Moncton academic Richard Saillant sounds the alarm in his excellent new book, “Over the Cliff?”, regarding the province’s looming and interrelated fiscal, economic and demographic crises: “For several decades, New Brunswick’s economy has surfed on a rising tide of labour force growth, fuelled by the baby boom generation and the steady, largely successful march of women towards equal participation in the workforce. The tide is now receding, dragging down the economy. A new Age of Diminished Expectations is upon us.”

That’s not much of a campaign platform, but it does suggest one for either Mr. Alward or Mr. Gallant, should they actually put their rhetorical cannons away and level with the electorate for a change.

The requisite soliloquy might go a little like this:

“My fellow New Brunswickers, I come not to praise my record, but to bury it. “Clearly, we need to hit the reset button in this province. All of us, Conservatives and Liberals alike, have made costly mistakes. 

“We let the size of our public service balloon out of all proportion to its utility. We’ve wasted countless millions of dollars on failed economic development initiatives and corporate welfare. We’ve put too many of our eggs in one basket. We haven’t stuck to our knitting. And, if you will permit me one last cliche, I will make you one, and only one, promise going forward: No more promises!

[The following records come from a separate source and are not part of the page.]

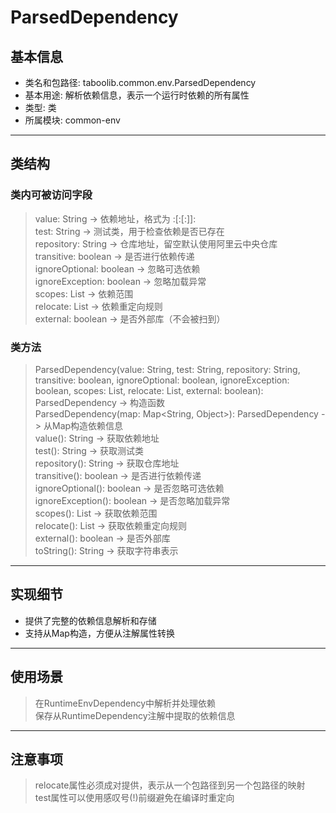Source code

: # ParsedDependency  
## 基本信息  
- 类名和包路径: taboolib.common.env.ParsedDependency  
- 基本用途: 解析依赖信息，表示一个运行时依赖的所有属性  
- 类型: 类  
- 所属模块: common-env  
---
## 类结构  
### 类内可被访问字段  
> value: String -> 依赖地址，格式为 <groupId>:<artifactId>[:<extension>[:<classifier>]]:<version>  
> test: String -> 测试类，用于检查依赖是否已存在  
> repository: String -> 仓库地址，留空默认使用阿里云中央仓库  
> transitive: boolean -> 是否进行依赖传递  
> ignoreOptional: boolean -> 忽略可选依赖  
> ignoreException: boolean -> 忽略加载异常  
> scopes: List<DependencyScope> -> 依赖范围  
> relocate: List<String> -> 依赖重定向规则  
> external: boolean -> 是否外部库（不会被扫到）  
  
### 类方法  
> ParsedDependency(value: String, test: String, repository: String, transitive: boolean, ignoreOptional: boolean, ignoreException: boolean, scopes: List<DependencyScope>, relocate: List<String>, external: boolean): ParsedDependency -> 构造函数  
> ParsedDependency(map: Map<String, Object>): ParsedDependency -> 从Map构造依赖信息  
> value(): String -> 获取依赖地址  
> test(): String -> 获取测试类  
> repository(): String -> 获取仓库地址  
> transitive(): boolean -> 是否进行依赖传递  
> ignoreOptional(): boolean -> 是否忽略可选依赖  
> ignoreException(): boolean -> 是否忽略加载异常  
> scopes(): List<DependencyScope> -> 获取依赖范围  
> relocate(): List<String> -> 获取依赖重定向规则  
> external(): boolean -> 是否外部库  
> toString(): String -> 获取字符串表示  
---
## 实现细节  
- 提供了完整的依赖信息解析和存储  
- 支持从Map构造，方便从注解属性转换  
---
## 使用场景  
> 在RuntimeEnvDependency中解析并处理依赖  
> 保存从RuntimeDependency注解中提取的依赖信息  
---
## 注意事项  
> relocate属性必须成对提供，表示从一个包路径到另一个包路径的映射  
> test属性可以使用感叹号(!)前缀避免在编译时重定向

“Now is not the time for verbal jousting, but for non-partisan collaboration across party lines. Now is the time for dismantling ‘politics as usual‘ and for working together towards hard, but commonsensical, fixes for our problems. 

“We must finally recognize that no one – not the federal government, not the money-market lords of Manhattan, not the foreign conglomerates of the world – is coming to our rescue. It’s all on us.

“It’s time we stop huffing and puffing at each other and get on with it.”

Ah, yes, some theatre – though it be pure fiction– can be marvelously inspiring. One might even say, worthy of ovation.